Alumni Profile: Dorine Andrews, D.C.D. ’01
Category: Alumni
“We do magic,” Dorine Andrews, D.C.D. ’01, says matter-of-factly of the 70-person staff she manages as the chief information officer for the Peace Corps, the storied volunteer organization that celebrates its 50th anniversary this year.
Her description of the task at hand—supplying a global infrastructure and systems to more than 75 posts around the world, many in decidedly low- or no-tech regions, on a shoestring budget—sounds vaguely reminiscent of MacGyver: “We really do some sophisticated work,” she says. “But sometimes I feel like we’re holding it all together with wire and sealing wax. I always say, ‘Imagine yourself running an IT organization where one-third of your offices don’t have power 24 hours a day. And during the rainy season it could be as little as four hours a day.’”
Despite the technical obstacles, it has become increasingly important for the organization’s roughly 8,500 volunteers to have access to the information superhighway, even in rural areas, Andrews explains. “There are tremendous opportunities to use media in new ways in terms of instructional design and [to] share it collaboratively,” she says. “When you work in a post, you’re assigned to a project; it may be farming, business development or helping a village build a composting site, and there are always language challenges. Some of our young volunteers have built videos of instructions on how to graft a tree, for example. They can watch the video and then teach it, or if that doesn’t get [it] across, they can show the video [to the community]. They’re doing very clever things.”

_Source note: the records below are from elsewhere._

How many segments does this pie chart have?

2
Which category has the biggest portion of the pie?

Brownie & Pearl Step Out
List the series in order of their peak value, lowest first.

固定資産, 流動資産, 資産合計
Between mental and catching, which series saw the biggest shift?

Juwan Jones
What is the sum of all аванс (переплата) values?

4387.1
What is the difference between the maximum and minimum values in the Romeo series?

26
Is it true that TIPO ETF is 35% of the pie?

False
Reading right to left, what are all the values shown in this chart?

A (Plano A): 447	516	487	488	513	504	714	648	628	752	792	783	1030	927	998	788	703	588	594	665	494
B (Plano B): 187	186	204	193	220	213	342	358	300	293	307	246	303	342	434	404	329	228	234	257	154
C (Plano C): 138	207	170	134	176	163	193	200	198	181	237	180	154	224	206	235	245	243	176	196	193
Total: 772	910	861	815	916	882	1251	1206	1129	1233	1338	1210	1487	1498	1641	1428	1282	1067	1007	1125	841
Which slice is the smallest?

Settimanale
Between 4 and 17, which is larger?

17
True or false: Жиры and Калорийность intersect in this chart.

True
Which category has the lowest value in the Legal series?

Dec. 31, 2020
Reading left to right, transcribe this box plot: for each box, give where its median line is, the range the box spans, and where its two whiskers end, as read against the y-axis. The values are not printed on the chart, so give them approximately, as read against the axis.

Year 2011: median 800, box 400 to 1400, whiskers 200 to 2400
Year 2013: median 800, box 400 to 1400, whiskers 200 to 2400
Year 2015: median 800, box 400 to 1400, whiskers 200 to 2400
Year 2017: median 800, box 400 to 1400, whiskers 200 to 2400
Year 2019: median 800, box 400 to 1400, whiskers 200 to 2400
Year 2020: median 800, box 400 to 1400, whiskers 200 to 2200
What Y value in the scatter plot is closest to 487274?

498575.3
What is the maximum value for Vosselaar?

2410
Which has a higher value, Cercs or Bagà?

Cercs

“I decided life had to be an adventure, and you must do the things you want to do.”
In a sense, the new CIO and her team are helping to reinvent the Peace Corps for the 21st century. Not coincidentally, Andrews’ August 2010 White House appointment to the position has enabled some professional reinvention as well—and that’s what she does best. Only a decade ago, she wrote her dissertation on midlife career change and became the first graduate of the University of Baltimore’s Doctor of Communications Design program. Today, the former computer programmer, management consultant, business owner, author, professor and (short-term) retiree is a staunch proponent of change.
“I decided life had to be an adventure, and you must do the things you want to do,” says Andrews, who remembers thinking that the CIO’s job description—an ideal fit for her background in both network theory and change management—“sounded like fun.”
“It’s a classic leadership role for building business relationships, changing attitudes about IT and managing,” she says. “It’s the perfect job.”